Real-world examples and small-business scenarios
Scenario A — an employee finds a flash drive in the parking lot and plugs it into their laptop to see contents: within hours cryptolocker encrypts files and spreads across file shares. Preventive measures above (disabled USB mass storage, endpoint EDR, user training) would likely stop the initial execution or at least detect it early. Scenario B — an external contractor hands over a USB with deliverables containing hidden scripts that exfiltrate CUI when executed. Solution: vendor onboarding checklist requiring media scanning before connecting to networks, use of secure transfer portals or encrypted file sharing in place of physical media, and contractual clauses obligating vendors to follow your device-handling policy. For small businesses, combine built-in OS controls (free) with a low-cost EDR or managed detection service to get adequate coverage within budget.
Compliance tips and best practices
Document everything: USB/media policy; training materials and completion logs; the IR playbook; incident reports and remediation evidence; and technical control configurations (GPO exports, Intune device restriction screenshots). Conduct tabletop exercises at least twice a year and update the playbook after each real incident.
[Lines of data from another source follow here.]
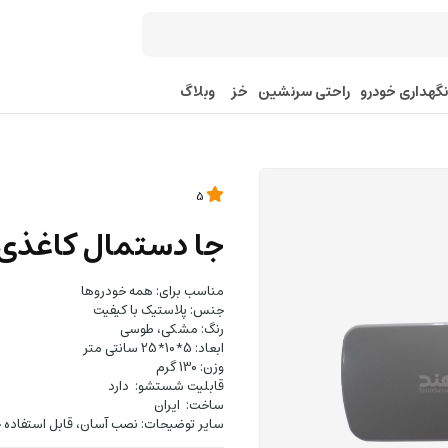
نگهداری خودرو
راحتی سرنشین
خز
وبلاگ
5
جا دستمال کاغذی خود
مناسب برای: همه خودروها
جنس: پلاستیک با کیفیت
رنگ: مشکی، طوسی
ابعاد: 5*10*25 سانتی متر
وزن: 130 گرم
قابلیت شستشو: دارد
ساخت: ایران
سایر توضیحات: نصب آسان، قابل استفاده چن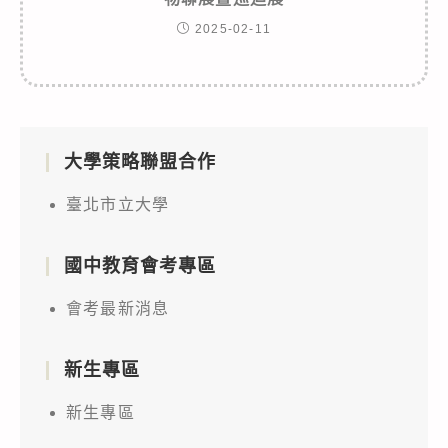
2025-02-11
大學策略聯盟合作
臺北市立大學
國中教育會考專區
會考最新消息
新生專區
新生專區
Use allowlisting where feasible (allow only company-issued encrypted drives), keep admin rights tightly controlled to reduce the risk of users overriding controls, and integrate alerts from device attach events into your ticketing workflow so incidents are tracked and timed for metrics such as mean time to detect (MTTD) and mean time to remediate (MTTR).
Risk of not implementing MP.L2-3.8.8
Failing to implement these controls increases the risk of ransomware, credential theft, and CUI exfiltration via removable media, leading to operational disruption, loss of contracts, and potential legal or contractual penalties. In a compliance assessment or CMMC audit, lack of policies, missing training records, absent IR playbooks, or no technical controls to handle removable media will lead to non-conformities that can block certification and damage your ability to work with DoD or other sensitive-contracting entities.
Summary: To meet NIST SP 800-171 Rev.2 / CMMC 2.0 Level 2 MP.L2-3.8.8, adopt a layered approach—policy and training to shape user behavior, technical controls to block or monitor device use, and a concise incident-response playbook to contain and investigate events. For small businesses this can be achieved cost-effectively by using built-in OS controls, an affordable EDR/MDM, regular training and exercises, and clear documentation to demonstrate compliance during assessments.